Upsilon Capricorni

Observation data Epoch J2000.0 Equinox J2000.0 (ICRS)
- Constellation: Capricornus
- Right ascension: 20^{h} 40^{m} 02.944^{s}
- Declination: −18° 08′ 19.17″
- Apparent magnitude (V): 5.17

Characteristics
- Evolutionary stage: asymptotic giant branch
- Spectral type: M1 III
- B−V color index: +1.65

Astrometry
- Radial velocity (R_{v}): −12.3±1.6 km/s
- Proper motion (μ): RA: −22.764 mas/yr Dec.: −22.170 mas/yr
- Parallax (π): 5.1719±0.1354 mas
- Distance: 630 ± 20 ly (193 ± 5 pc)
- Absolute magnitude (M_{V}): −1.09

Details
- Radius: 92±4 R_{☉}
- Luminosity: 1,283.0±76.5 L_{☉}
- Temperature: 3,953+427 −193 K
- Metallicity [Fe/H]: −0.08 dex
- Other designations: υ Cap, 15 Capricorni, NSV 25208, BD−18°5738, FK5 773, HD 196777, HIP 101984, HR 7900, SAO 163779

Database references
- SIMBAD: data

= Upsilon Capricorni =

Star in the constellation Capricornus

Upsilon Capricorni is a solitary, reddish hued star in the southern constellation of Capricornus. Its name is a Bayer designation that is Latinized from υ Capricorni, and abbreviated Upsilon Cap or υ Cap. This star is dimly visible to the naked eye with an apparent visual magnitude of 5.17. The star is about 630 light years away based on parallax, but is drifting closer with a radial velocity of −12 km/s. It is 0.22 degree north of the ecliptic, so is subject to lunar occultations.

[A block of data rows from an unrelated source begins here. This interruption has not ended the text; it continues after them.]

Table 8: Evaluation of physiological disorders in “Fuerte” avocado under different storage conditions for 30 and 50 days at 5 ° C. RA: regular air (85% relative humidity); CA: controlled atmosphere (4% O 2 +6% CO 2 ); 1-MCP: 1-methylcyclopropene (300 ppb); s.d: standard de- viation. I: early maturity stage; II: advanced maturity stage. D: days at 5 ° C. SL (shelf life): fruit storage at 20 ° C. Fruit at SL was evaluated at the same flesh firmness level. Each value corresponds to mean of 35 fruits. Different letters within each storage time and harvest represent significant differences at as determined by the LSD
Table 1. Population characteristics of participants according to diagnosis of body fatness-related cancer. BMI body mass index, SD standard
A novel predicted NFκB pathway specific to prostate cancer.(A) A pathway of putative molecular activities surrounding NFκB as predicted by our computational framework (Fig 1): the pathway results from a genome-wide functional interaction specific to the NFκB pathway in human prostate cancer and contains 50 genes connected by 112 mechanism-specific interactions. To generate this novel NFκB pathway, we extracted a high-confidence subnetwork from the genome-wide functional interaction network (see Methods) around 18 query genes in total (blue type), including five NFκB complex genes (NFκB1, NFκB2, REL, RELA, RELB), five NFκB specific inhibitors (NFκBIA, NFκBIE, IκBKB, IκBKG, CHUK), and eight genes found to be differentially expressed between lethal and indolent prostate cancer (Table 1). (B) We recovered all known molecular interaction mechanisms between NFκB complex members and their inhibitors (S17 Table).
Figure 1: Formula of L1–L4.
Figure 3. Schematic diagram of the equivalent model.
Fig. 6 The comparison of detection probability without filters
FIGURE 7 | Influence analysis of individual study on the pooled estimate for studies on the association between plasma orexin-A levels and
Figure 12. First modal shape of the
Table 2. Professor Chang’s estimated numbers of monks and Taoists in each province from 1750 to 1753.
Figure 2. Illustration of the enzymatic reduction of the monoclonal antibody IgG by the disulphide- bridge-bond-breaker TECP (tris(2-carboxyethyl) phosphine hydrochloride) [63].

This is an aging red giant star on the asymptotic giant branch with a stellar classification of M1 III, a star that has exhausted the supply of hydrogen at its core then cooled and expanded. It has 92 times the radius of the Sun and is radiating 1,283 times the luminosity of the Sun from its swollen photosphere at an effective temperature of 3,953 K.

It is a suspected variable star of unknown type with a brightness that has been measured ranging from a peak of 5.19 down to 5.24.